▶ TRY IT:
Extract, from the listing that follows, each line containing the word "καλύτερο".
----
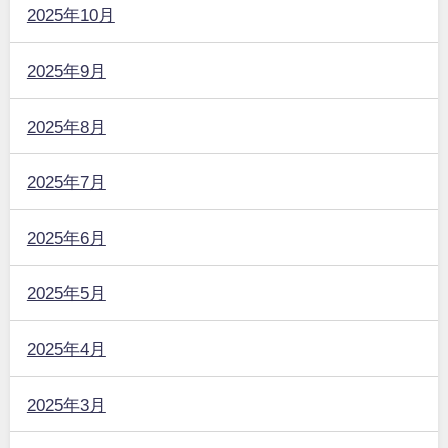
2025年10月
2025年9月
2025年8月
2025年7月
2025年6月
2025年5月
2025年4月
2025年3月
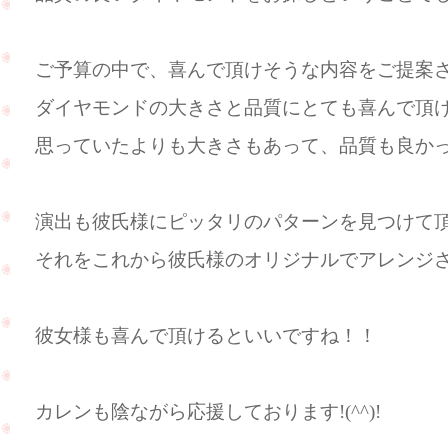
ご予算の中で、喜んで頂けそうな内容をご提案させ
ダイヤモンドの大きさと品質にとても喜んで頂けまし
思っていたよりも大きさもあって、品質も良か
演出も彼氏様にピッタリのパターンを見つけて頂きま
それをこれから彼氏様のオリジナルでアレンジされる
彼女様も喜んで頂けるといいですね！！
カレンも陰ながら応援しております!(^^)!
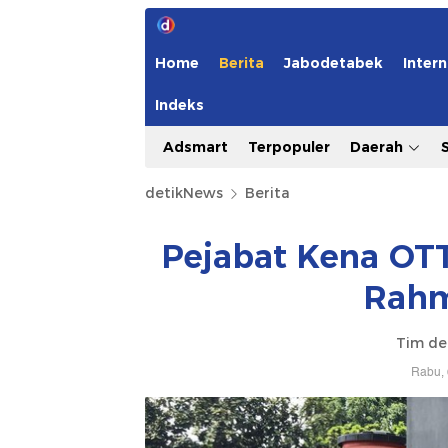
Home
Berita
Jabodetabek
Intern
Indeks
Adsmart
Terpopuler
Daerah
detikNews
Berita
Pejabat Kena OTT
Rahm
Tim de
Rabu, 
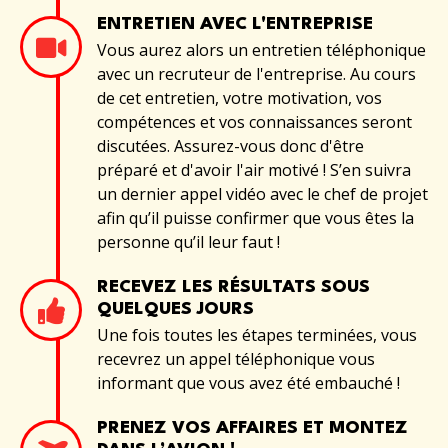
ENTRETIEN AVEC L'ENTREPRISE
Vous aurez alors un entretien téléphonique
avec un recruteur de l'entreprise. Au cours
de cet entretien, votre motivation, vos
compétences et vos connaissances seront
discutées. Assurez-vous donc d'être
préparé et d'avoir l'air motivé ! S’en suivra
un dernier appel vidéo avec le chef de projet
afin qu’il puisse confirmer que vous êtes la
personne qu’il leur faut !
RECEVEZ LES RÉSULTATS SOUS
QUELQUES JOURS
Une fois toutes les étapes terminées, vous
recevrez un appel téléphonique vous
informant que vous avez été embauché !
PRENEZ VOS AFFAIRES ET MONTEZ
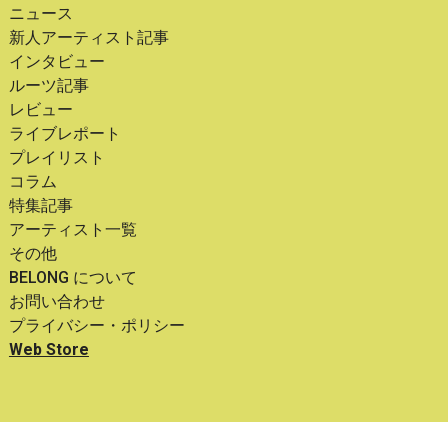
ニュース
新人アーティスト記事
インタビュー
ルーツ記事
レビュー
ライブレポート
プレイリスト
コラム
特集記事
アーティスト一覧
その他
BELONG について
お問い合わせ
プライバシー・ポリシー
Web Store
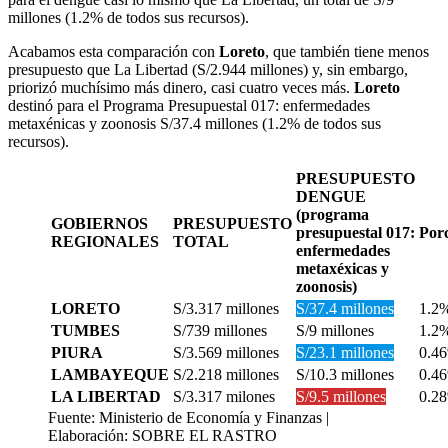
millones (1.2% de todos sus recursos).
Acabamos esta comparación con
Loreto
, que también tiene menos
presupuesto que La Libertad (S/2.944 millones) y, sin embargo,
priorizó muchísimo más dinero, casi cuatro veces más.
Loreto
destinó para el Programa Presupuestal 017: enfermedades
metaxénicas y zoonosis S/37.4 millones (1.2% de todos sus
recursos).
PRESUPUESTO
DENGUE
(programa
GOBIERNOS
PRESUPUESTO
presupuestal 017:
Por
REGIONALES
TOTAL
enfermedades
metaxéxicas y
zoonosis)
LORETO
S/3.317 millones
S/37.4 millones
1.2
TUMBES
S/739 millones
S/9 millones
1.2
PIURA
S/3.569 millones
S/23.1 millones
0.4
LAMBAYEQUE
S/2.218 millones
S/10.3 millones
0.4
LA LIBERTAD
S/3.317 milones
S/9.5 millones
0.2
Fuente: Ministerio de Economía y Finanzas |
Elaboración: SOBRE EL RASTRO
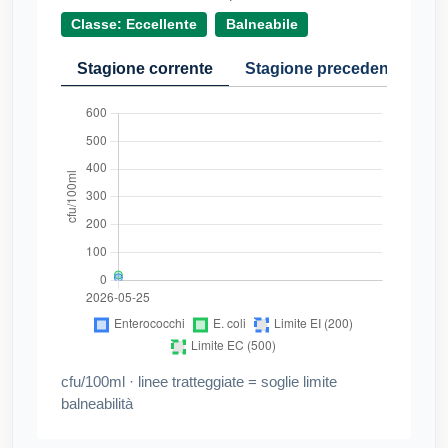
Classe: Eccellente
Balneabile
Stagione corrente
Stagione precedente
Cr
cfu/100ml · linee tratteggiate = soglie limite
balneabilità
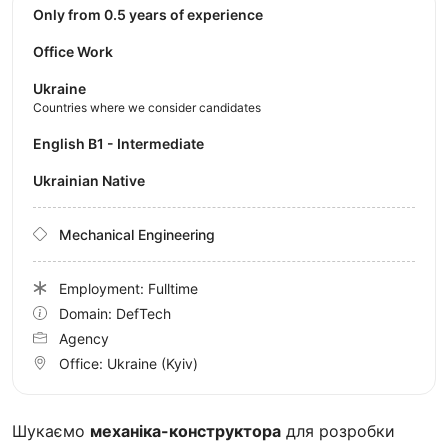
Only from 0.5 years of experience
Office Work
Ukraine
Countries where we consider candidates
English B1 - Intermediate
Ukrainian Native
Mechanical Engineering
Employment: Fulltime
Domain: DefTech
Agency
Office:
Ukraine
(Kyiv)
Шукаємо
механіка-конструктора
для розробки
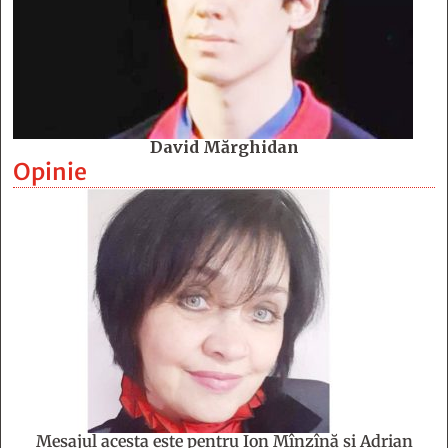
David Mărghidan
Opinie
Mesajul acesta este pentru Ion Mînzînă şi Adrian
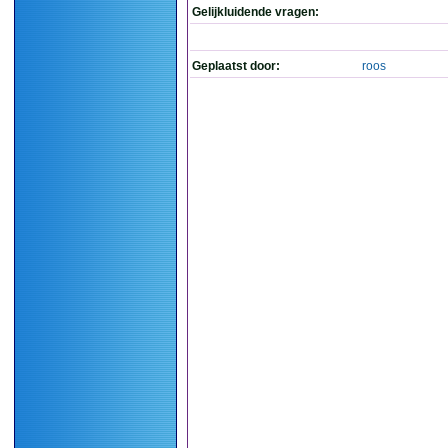
Gelijkluidende vragen:
Geplaatst door:
roos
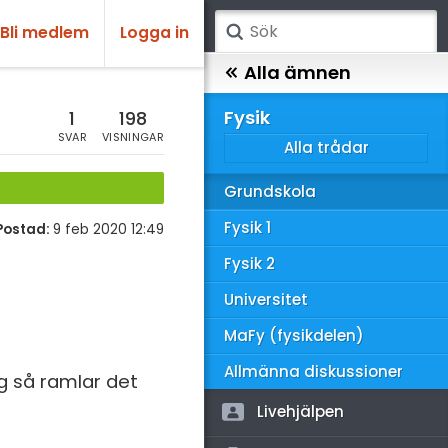
Bli medlem
Logga in
atematik
Alla ämnen
sik
Fysik
1
198
SVAR
VISNINGAR
Alla trådar
emi
Grundskola
ologi
Fysik 1
Postad:
9 feb 2020 12:49
knik & Bygg
Fysik 2
rogrammering
Universitet
venska
MaFy (fysikdelen)
ngelska
Allmänna diskussioner
g så ramlar det
er språk
Livehjälpen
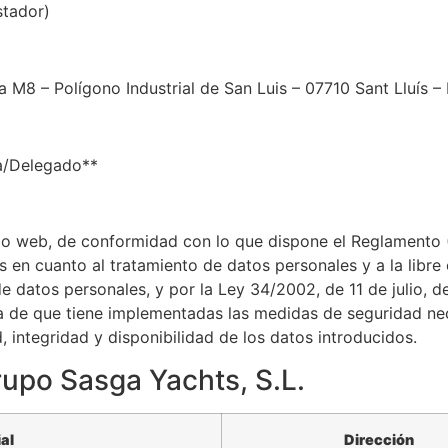
stador)
 M8 – Polígono Industrial de San Luis – 07710 Sant Lluís – I
a/Delegado**
tio web, de conformidad con lo que dispone el Reglamento
cas en cuanto al tratamiento de datos personales y a la libr
 datos personales, y por la Ley 34/2002, de 11 de julio, d
a de que tiene implementadas las medidas de seguridad nece
, integridad y disponibilidad de los datos introducidos.
po Sasga Yachts, S.L.​​
al
Dirección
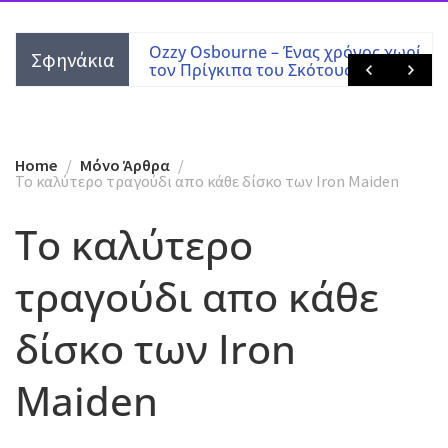
 χρόνος χωρίς
Όταν ο “Σωτήρης Κοντιζάς” των
Σφηνάκια
τους
Trivium, έπαιξε μέταλ.
Home
Mόνο Άρθρα
Το καλύτερο τραγούδι απο κάθε δίσκο των Iron Maiden
Το καλύτερο
τραγούδι απο κάθε
δίσκο των Iron
Maiden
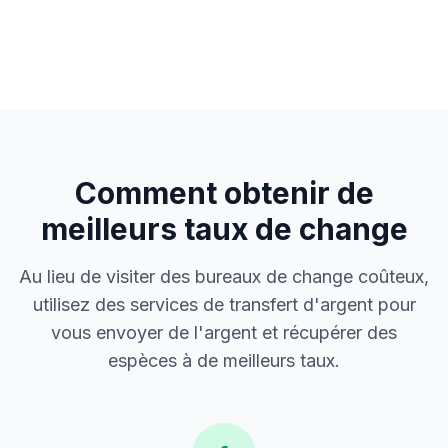
Comment obtenir de
meilleurs taux de change
Au lieu de visiter des bureaux de change coûteux,
utilisez des services de transfert d'argent pour
vous envoyer de l'argent et récupérer des
espèces à de meilleurs taux.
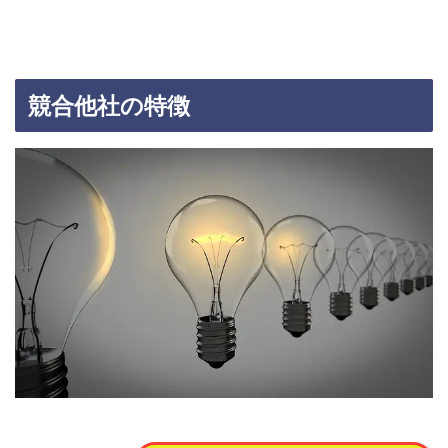
競合他社の特徴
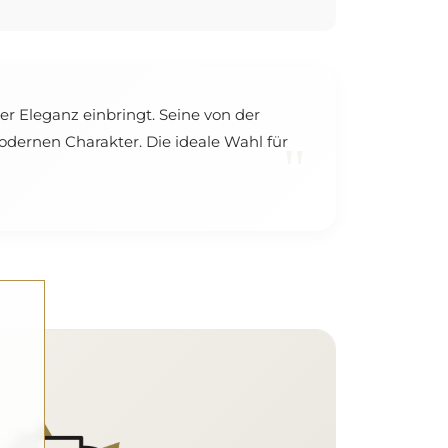
er Eleganz einbringt. Seine von der
dernen Charakter. Die ideale Wahl für
"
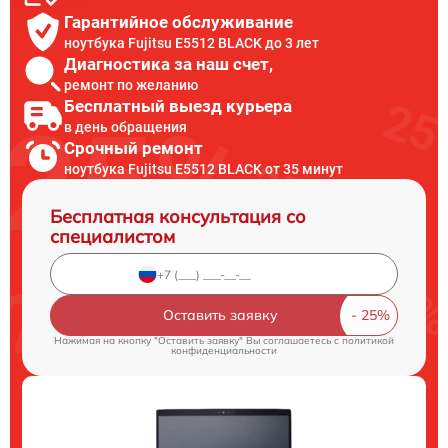
Гарантийное обслуживание
ноутбука Fujitsu E5512 BLACK до 3 лет
Диагностика за наш счет,
ремонт по желанию
Бесплатный выезд курьера
в день обращения
Срочный ремонт
ноутбука Fujitsu E5512 BLACK от 35 минут
Бесплатная консультация со
специалистом
Оставить заявку
Нажимая на кнопку "Оставить заявку" Вы соглашаетесь c
политикой
конфиденциальности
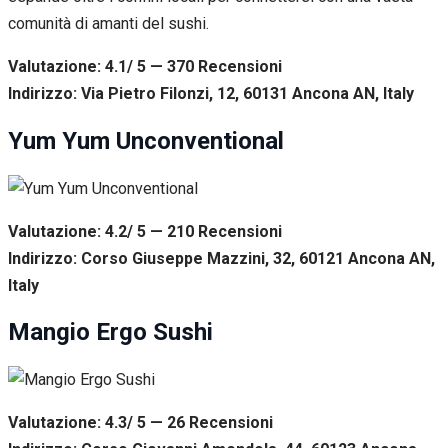
comunità di amanti del sushi.
Valutazione: 4.1/ 5 — 370
R
ecensioni
Indirizzo: Via Pietro Filonzi, 12, 60131 Ancona AN, Italy
Yum Yum Unconventional
Valutazione: 4.2/ 5 — 210
R
ecensioni
Indirizzo: Corso Giuseppe Mazzini, 32, 60121 Ancona AN,
Italy
Mangio Ergo Sushi
Valutazione: 4.3/ 5 — 26
R
ecensioni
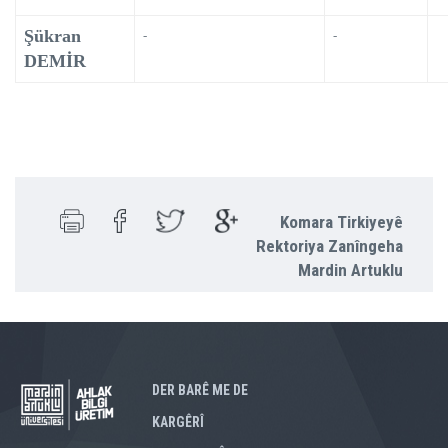
Şükran
-
-
DEMİR
Komara Tirkiyeyê
Rektoriya Zanîngeha
Mardin Artuklu
DER BARÊ ME DE
KARGÊRÎ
----
▶ SOLUTION TO THIS PROBLEM:
Το καλύτερο τραγούδι απο κάθε δίσκο των Iron Maiden
Το καλύτερο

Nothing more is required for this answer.